Saved entries
····················
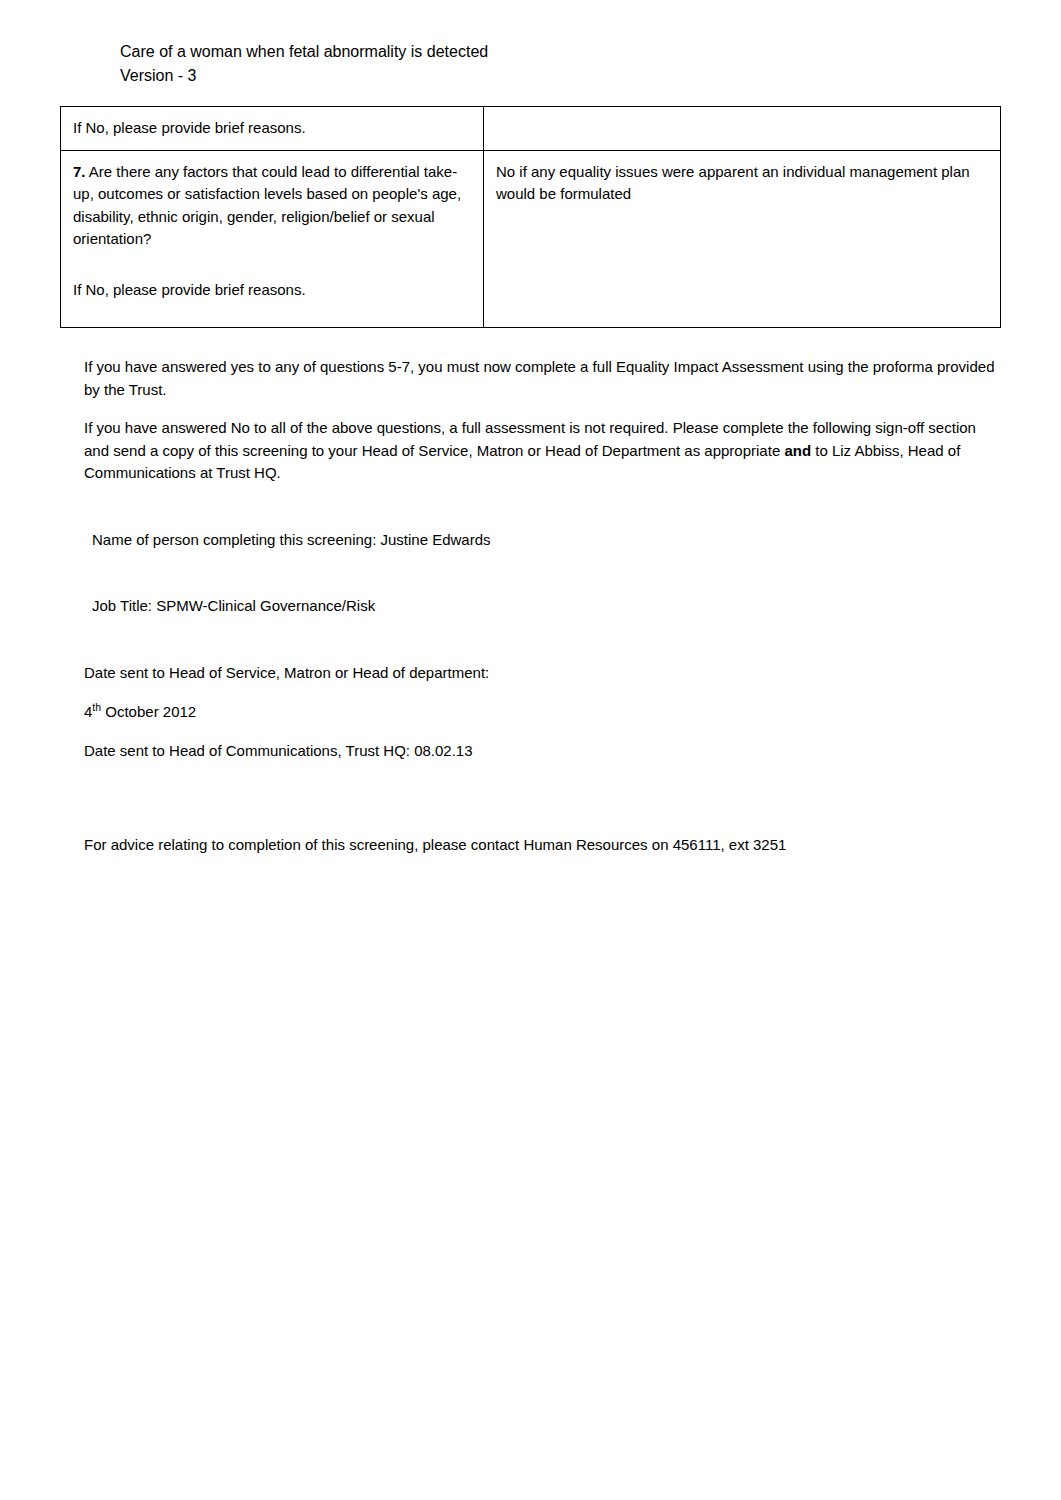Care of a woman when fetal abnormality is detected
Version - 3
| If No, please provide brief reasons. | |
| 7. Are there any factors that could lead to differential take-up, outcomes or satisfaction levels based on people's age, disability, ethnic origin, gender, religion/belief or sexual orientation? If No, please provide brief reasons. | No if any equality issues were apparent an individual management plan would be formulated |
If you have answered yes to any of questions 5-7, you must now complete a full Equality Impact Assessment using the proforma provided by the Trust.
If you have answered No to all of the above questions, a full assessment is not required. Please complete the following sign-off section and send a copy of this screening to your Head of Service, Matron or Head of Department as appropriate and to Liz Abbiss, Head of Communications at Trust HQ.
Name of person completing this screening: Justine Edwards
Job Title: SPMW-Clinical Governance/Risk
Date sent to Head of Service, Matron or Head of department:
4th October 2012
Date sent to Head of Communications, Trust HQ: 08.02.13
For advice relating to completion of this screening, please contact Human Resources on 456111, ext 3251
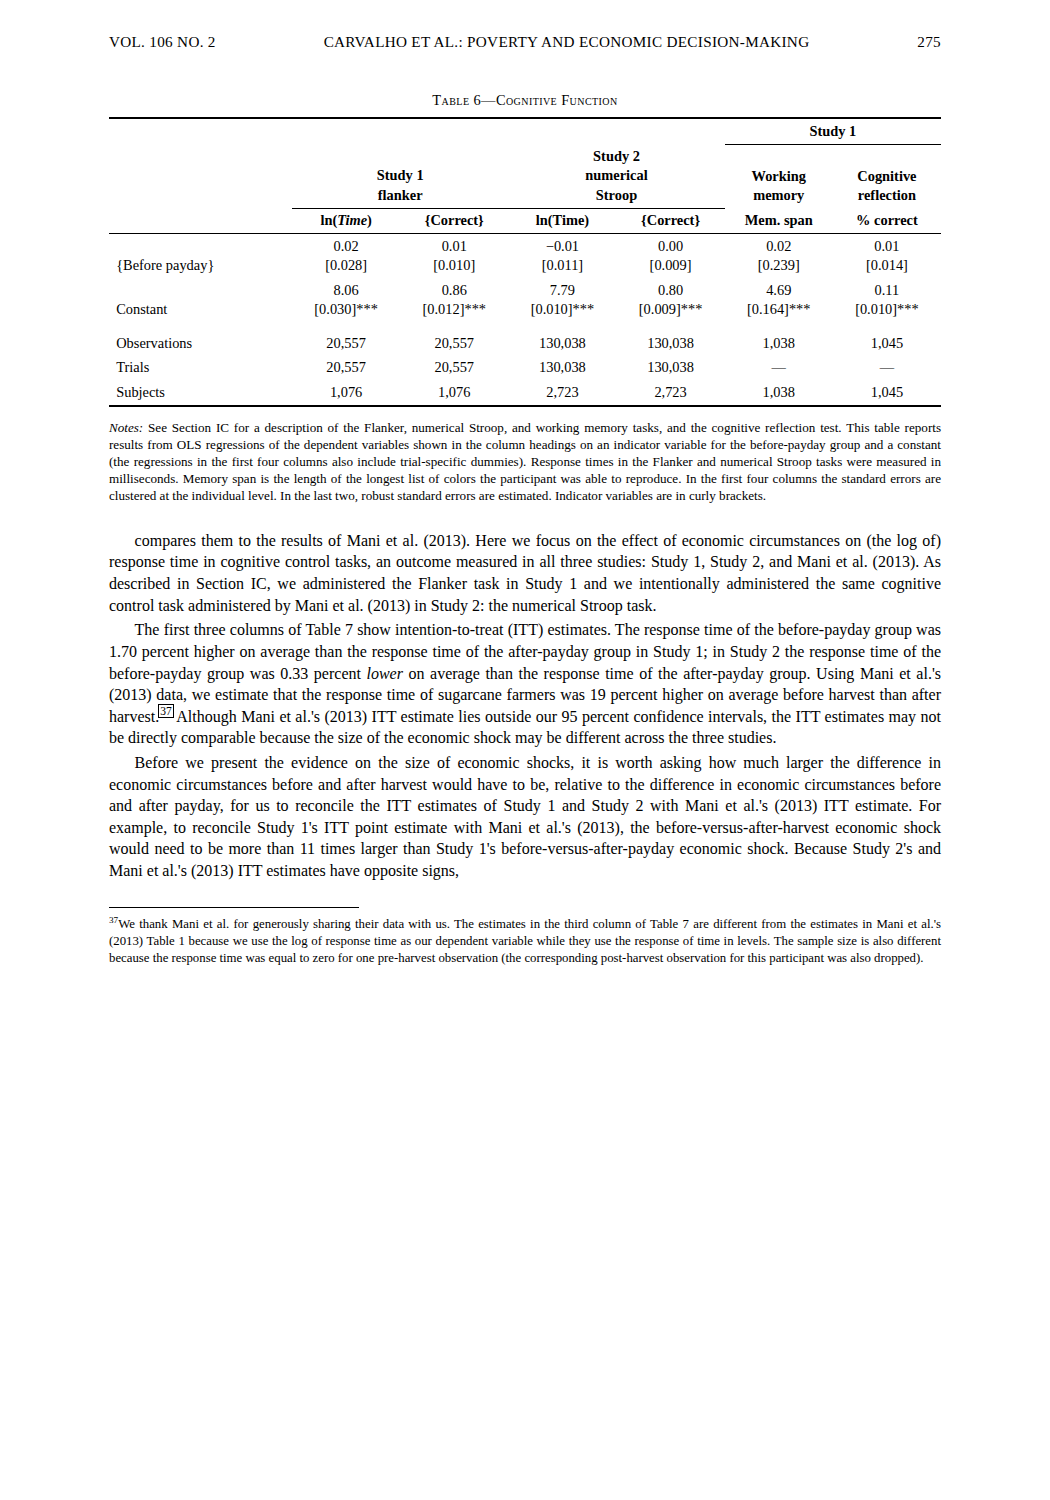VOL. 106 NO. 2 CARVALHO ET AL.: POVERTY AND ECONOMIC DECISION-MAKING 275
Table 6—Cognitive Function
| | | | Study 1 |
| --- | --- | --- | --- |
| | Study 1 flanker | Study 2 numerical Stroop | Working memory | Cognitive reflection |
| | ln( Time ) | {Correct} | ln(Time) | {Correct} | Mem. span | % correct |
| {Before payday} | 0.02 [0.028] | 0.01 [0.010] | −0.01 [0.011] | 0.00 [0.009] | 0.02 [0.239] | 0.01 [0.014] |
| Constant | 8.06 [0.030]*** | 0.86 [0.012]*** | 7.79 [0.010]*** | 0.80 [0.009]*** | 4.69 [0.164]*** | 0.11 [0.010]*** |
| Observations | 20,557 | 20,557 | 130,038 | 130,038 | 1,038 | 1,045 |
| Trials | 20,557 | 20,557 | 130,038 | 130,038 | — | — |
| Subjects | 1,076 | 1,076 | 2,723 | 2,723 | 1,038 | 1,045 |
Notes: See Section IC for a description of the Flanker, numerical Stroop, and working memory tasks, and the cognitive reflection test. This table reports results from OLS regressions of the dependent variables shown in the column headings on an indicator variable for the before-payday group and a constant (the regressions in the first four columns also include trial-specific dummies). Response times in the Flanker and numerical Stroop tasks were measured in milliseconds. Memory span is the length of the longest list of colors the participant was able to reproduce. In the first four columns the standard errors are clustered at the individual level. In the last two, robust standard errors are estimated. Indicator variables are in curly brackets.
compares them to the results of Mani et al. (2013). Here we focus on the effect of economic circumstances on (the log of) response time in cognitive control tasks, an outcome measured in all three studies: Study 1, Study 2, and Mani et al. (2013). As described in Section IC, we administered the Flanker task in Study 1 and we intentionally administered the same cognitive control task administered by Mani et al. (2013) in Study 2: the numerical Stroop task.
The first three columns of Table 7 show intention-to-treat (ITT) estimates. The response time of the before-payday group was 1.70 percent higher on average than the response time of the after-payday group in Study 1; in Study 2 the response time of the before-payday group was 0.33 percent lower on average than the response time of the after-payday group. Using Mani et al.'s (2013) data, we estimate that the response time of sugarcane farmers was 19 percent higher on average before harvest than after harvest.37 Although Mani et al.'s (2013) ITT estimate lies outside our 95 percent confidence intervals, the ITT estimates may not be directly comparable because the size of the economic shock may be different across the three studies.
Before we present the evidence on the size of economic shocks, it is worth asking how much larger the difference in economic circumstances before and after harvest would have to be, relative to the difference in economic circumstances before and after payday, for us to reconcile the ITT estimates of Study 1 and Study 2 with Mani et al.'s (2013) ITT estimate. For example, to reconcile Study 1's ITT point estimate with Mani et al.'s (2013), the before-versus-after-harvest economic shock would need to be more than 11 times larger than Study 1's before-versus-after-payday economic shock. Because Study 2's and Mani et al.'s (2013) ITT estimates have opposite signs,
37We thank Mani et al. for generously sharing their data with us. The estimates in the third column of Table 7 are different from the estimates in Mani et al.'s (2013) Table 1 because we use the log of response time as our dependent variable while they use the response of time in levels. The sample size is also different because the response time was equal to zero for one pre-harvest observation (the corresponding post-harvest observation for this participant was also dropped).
····················
→ **Activity**:
Repeat verbatim the lines between the start of the data and the line containing "2,723 | 1,038 | 1,045 |", both ends included, omitting all pictures.

→ **Exercise output**:
Care of a woman when fetal abnormality is detected
Version - 3
| If No, please provide brief reasons. | |
| 7. Are there any factors that could lead to differential take-up, outcomes or satisfaction levels based on people's age, disability, ethnic origin, gender, religion/belief or sexual orientation? If No, please provide brief reasons. | No if any equality issues were apparent an individual management plan would be formulated |
If you have answered yes to any of questions 5-7, you must now complete a full Equality Impact Assessment using the proforma provided by the Trust.
If you have answered No to all of the above questions, a full assessment is not required. Please complete the following sign-off section and send a copy of this screening to your Head of Service, Matron or Head of Department as appropriate and to Liz Abbiss, Head of Communications at Trust HQ.
Name of person completing this screening: Justine Edwards
Job Title: SPMW-Clinical Governance/Risk
Date sent to Head of Service, Matron or Head of department:
4th October 2012
Date sent to Head of Communications, Trust HQ: 08.02.13
For advice relating to completion of this screening, please contact Human Resources on 456111, ext 3251
VOL. 106 NO. 2 CARVALHO ET AL.: POVERTY AND ECONOMIC DECISION-MAKING 275
Table 6—Cognitive Function
| | | | Study 1 |
| --- | --- | --- | --- |
| | Study 1 flanker | Study 2 numerical Stroop | Working memory | Cognitive reflection |
| | ln( Time ) | {Correct} | ln(Time) | {Correct} | Mem. span | % correct |
| {Before payday} | 0.02 [0.028] | 0.01 [0.010] | −0.01 [0.011] | 0.00 [0.009] | 0.02 [0.239] | 0.01 [0.014] |
| Constant | 8.06 [0.030]*** | 0.86 [0.012]*** | 7.79 [0.010]*** | 0.80 [0.009]*** | 4.69 [0.164]*** | 0.11 [0.010]*** |
| Observations | 20,557 | 20,557 | 130,038 | 130,038 | 1,038 | 1,045 |
| Trials | 20,557 | 20,557 | 130,038 | 130,038 | — | — |
| Subjects | 1,076 | 1,076 | 2,723 | 2,723 | 1,038 | 1,045 |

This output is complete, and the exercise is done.